* YOUR OBJECTIVE: Though the entries hold pictures, only their text should be duplicated, exactly and in full.

* DATA LISTING:
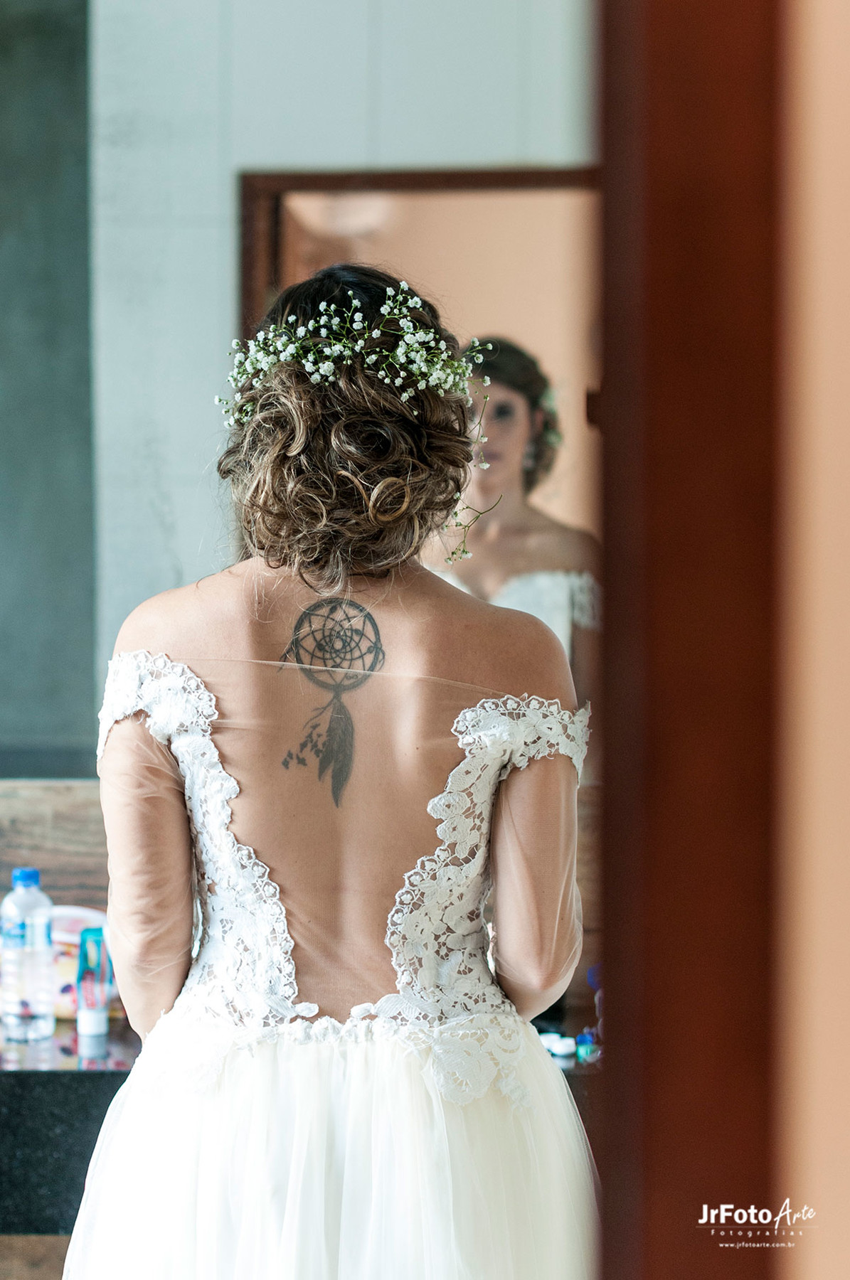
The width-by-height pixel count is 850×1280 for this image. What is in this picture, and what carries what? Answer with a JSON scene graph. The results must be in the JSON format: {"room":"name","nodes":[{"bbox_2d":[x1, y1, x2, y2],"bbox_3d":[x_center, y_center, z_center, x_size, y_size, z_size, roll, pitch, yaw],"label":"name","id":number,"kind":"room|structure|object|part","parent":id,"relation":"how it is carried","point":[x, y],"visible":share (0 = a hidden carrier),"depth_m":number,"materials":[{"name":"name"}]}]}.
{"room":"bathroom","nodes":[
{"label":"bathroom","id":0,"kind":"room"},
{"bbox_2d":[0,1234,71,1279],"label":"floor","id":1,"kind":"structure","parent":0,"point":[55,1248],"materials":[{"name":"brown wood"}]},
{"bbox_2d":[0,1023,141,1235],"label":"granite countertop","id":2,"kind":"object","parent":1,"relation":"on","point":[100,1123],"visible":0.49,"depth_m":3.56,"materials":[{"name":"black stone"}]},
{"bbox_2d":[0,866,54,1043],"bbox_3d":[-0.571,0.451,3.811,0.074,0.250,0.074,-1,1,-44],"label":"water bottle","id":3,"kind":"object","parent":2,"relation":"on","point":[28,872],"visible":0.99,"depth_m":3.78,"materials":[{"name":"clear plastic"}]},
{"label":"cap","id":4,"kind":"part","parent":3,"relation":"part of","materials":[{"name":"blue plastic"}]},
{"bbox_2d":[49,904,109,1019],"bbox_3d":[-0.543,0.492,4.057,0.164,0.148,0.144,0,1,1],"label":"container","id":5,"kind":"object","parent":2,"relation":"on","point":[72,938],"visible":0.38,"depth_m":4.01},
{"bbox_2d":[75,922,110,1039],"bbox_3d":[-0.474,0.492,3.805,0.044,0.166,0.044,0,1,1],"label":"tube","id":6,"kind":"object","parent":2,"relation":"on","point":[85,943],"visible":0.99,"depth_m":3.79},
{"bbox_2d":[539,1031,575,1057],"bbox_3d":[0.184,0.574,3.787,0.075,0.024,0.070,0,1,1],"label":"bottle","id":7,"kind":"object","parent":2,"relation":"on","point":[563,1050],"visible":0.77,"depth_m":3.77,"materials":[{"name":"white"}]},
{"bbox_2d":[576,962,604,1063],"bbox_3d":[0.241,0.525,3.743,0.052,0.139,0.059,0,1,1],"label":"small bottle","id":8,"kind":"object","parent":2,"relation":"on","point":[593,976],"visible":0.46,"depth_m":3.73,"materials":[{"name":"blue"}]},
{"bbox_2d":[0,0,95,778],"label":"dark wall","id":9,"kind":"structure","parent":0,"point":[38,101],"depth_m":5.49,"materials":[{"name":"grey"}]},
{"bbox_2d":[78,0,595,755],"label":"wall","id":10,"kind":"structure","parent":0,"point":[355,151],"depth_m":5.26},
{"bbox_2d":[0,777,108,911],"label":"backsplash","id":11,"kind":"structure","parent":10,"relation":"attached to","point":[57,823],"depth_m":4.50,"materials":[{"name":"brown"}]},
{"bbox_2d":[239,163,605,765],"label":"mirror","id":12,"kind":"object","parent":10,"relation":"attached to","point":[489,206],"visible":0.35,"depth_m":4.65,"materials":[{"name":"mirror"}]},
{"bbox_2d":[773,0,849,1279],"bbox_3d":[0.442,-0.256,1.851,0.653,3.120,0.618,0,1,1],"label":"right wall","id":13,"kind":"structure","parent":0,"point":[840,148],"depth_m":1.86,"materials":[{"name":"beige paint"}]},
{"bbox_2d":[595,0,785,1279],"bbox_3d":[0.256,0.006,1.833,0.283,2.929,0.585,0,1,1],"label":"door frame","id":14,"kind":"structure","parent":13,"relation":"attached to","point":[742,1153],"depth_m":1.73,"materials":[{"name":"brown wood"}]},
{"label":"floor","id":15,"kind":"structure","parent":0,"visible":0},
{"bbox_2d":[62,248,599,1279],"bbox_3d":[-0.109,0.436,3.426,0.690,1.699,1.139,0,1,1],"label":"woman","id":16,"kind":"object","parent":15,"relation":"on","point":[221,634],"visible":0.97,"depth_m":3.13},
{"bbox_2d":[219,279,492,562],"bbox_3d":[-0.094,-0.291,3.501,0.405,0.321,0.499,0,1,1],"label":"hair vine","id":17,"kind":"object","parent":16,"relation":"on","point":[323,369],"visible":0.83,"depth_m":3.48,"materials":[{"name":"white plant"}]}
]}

* WRITTEN RESPONSE:
The width-by-height pixel count is 850×1280 for this image. What is in this picture, and what carries what? Answer with a JSON scene graph. The results must be in the JSON format: {"room":"name","nodes":[{"bbox_2d":[x1, y1, x2, y2],"bbox_3d":[x_center, y_center, z_center, x_size, y_size, z_size, roll, pitch, yaw],"label":"name","id":number,"kind":"room|structure|object|part","parent":id,"relation":"how it is carried","point":[x, y],"visible":share (0 = a hidden carrier),"depth_m":number,"materials":[{"name":"name"}]}]}.
{"room":"bathroom","nodes":[
{"label":"bathroom","id":0,"kind":"room"},
{"bbox_2d":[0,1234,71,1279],"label":"floor","id":1,"kind":"structure","parent":0,"point":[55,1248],"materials":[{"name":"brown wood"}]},
{"bbox_2d":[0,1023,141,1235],"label":"granite countertop","id":2,"kind":"object","parent":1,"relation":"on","point":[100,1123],"visible":0.49,"depth_m":3.56,"materials":[{"name":"black stone"}]},
{"bbox_2d":[0,866,54,1043],"bbox_3d":[-0.571,0.451,3.811,0.074,0.250,0.074,-1,1,-44],"label":"water bottle","id":3,"kind":"object","parent":2,"relation":"on","point":[28,872],"visible":0.99,"depth_m":3.78,"materials":[{"name":"clear plastic"}]},
{"label":"cap","id":4,"kind":"part","parent":3,"relation":"part of","materials":[{"name":"blue plastic"}]},
{"bbox_2d":[49,904,109,1019],"bbox_3d":[-0.543,0.492,4.057,0.164,0.148,0.144,0,1,1],"label":"container","id":5,"kind":"object","parent":2,"relation":"on","point":[72,938],"visible":0.38,"depth_m":4.01},
{"bbox_2d":[75,922,110,1039],"bbox_3d":[-0.474,0.492,3.805,0.044,0.166,0.044,0,1,1],"label":"tube","id":6,"kind":"object","parent":2,"relation":"on","point":[85,943],"visible":0.99,"depth_m":3.79},
{"bbox_2d":[539,1031,575,1057],"bbox_3d":[0.184,0.574,3.787,0.075,0.024,0.070,0,1,1],"label":"bottle","id":7,"kind":"object","parent":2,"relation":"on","point":[563,1050],"visible":0.77,"depth_m":3.77,"materials":[{"name":"white"}]},
{"bbox_2d":[576,962,604,1063],"bbox_3d":[0.241,0.525,3.743,0.052,0.139,0.059,0,1,1],"label":"small bottle","id":8,"kind":"object","parent":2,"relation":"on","point":[593,976],"visible":0.46,"depth_m":3.73,"materials":[{"name":"blue"}]},
{"bbox_2d":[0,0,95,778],"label":"dark wall","id":9,"kind":"structure","parent":0,"point":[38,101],"depth_m":5.49,"materials":[{"name":"grey"}]},
{"bbox_2d":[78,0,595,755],"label":"wall","id":10,"kind":"structure","parent":0,"point":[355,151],"depth_m":5.26},
{"bbox_2d":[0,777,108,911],"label":"backsplash","id":11,"kind":"structure","parent":10,"relation":"attached to","point":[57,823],"depth_m":4.50,"materials":[{"name":"brown"}]},
{"bbox_2d":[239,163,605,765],"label":"mirror","id":12,"kind":"object","parent":10,"relation":"attached to","point":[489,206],"visible":0.35,"depth_m":4.65,"materials":[{"name":"mirror"}]},
{"bbox_2d":[773,0,849,1279],"bbox_3d":[0.442,-0.256,1.851,0.653,3.120,0.618,0,1,1],"label":"right wall","id":13,"kind":"structure","parent":0,"point":[840,148],"depth_m":1.86,"materials":[{"name":"beige paint"}]},
{"bbox_2d":[595,0,785,1279],"bbox_3d":[0.256,0.006,1.833,0.283,2.929,0.585,0,1,1],"label":"door frame","id":14,"kind":"structure","parent":13,"relation":"attached to","point":[742,1153],"depth_m":1.73,"materials":[{"name":"brown wood"}]},
{"label":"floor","id":15,"kind":"structure","parent":0,"visible":0},
{"bbox_2d":[62,248,599,1279],"bbox_3d":[-0.109,0.436,3.426,0.690,1.699,1.139,0,1,1],"label":"woman","id":16,"kind":"object","parent":15,"relation":"on","point":[221,634],"visible":0.97,"depth_m":3.13},
{"bbox_2d":[219,279,492,562],"bbox_3d":[-0.094,-0.291,3.501,0.405,0.321,0.499,0,1,1],"label":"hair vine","id":17,"kind":"object","parent":16,"relation":"on","point":[323,369],"visible":0.83,"depth_m":3.48,"materials":[{"name":"white plant"}]}
]}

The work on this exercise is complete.